South Indian sambar is a quintessential dish that reflects the region's rich culinary heritage. It is a flavorful and aromatic stew made with different types of vegetables and species 🤤
The key to authentic south Indian sambar lies in its preparation and the use of indigenous ingredients. To start, toor dal is cooked until soft and mashed, providing a creamy texture and a nutty flavour to the dish.
A variety of vegetables such as carrot, beans, drumsticks,and eggplant are commonly used in sambar, adding colour, texture,and nutrition.
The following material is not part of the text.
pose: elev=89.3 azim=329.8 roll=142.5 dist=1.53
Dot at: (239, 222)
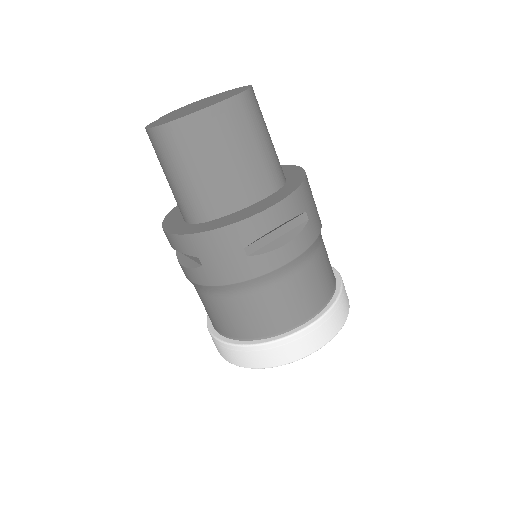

These vegetables are chopped and cooked along with dal, allowing them to absorb the flavour of the spices and tamarind.
Tamarind pulp is a crucial ingredient in sambar, providing a tangy and sour taste that balances the richness of the dal and vegetables. The pulp is extracted by soaking tamarind in warm water and then straining it to remove any seeds or fibers.
The spice blend, know as Samba powder, is what gives this dish it's distinct taste.It typically consists of coriander seeds, cumin seeds, Fenugreek seeds, black peppercorns, dried red chillies,and other spices.These spices are dry roasted and ground to a fine powder, adding depth and complexity to the sambar.
The tempering or tadka,is another crucial step in making authentic south Indian sambar. It involves heating oil and adding mustard seeds, Cumin seeds, dried red chillies, asafoetida,and curry leaves. This tempering is then poured over the cooked sambar, infusing it with a final burst of flavour and aroma.
Overall, South Indian sambar is a delightful dish that showcases the region's diverse flavours and culinary traditions. It can be enjoyed with steamed rice, idli, dosa, or even as a side dish with other south Indian delicacies.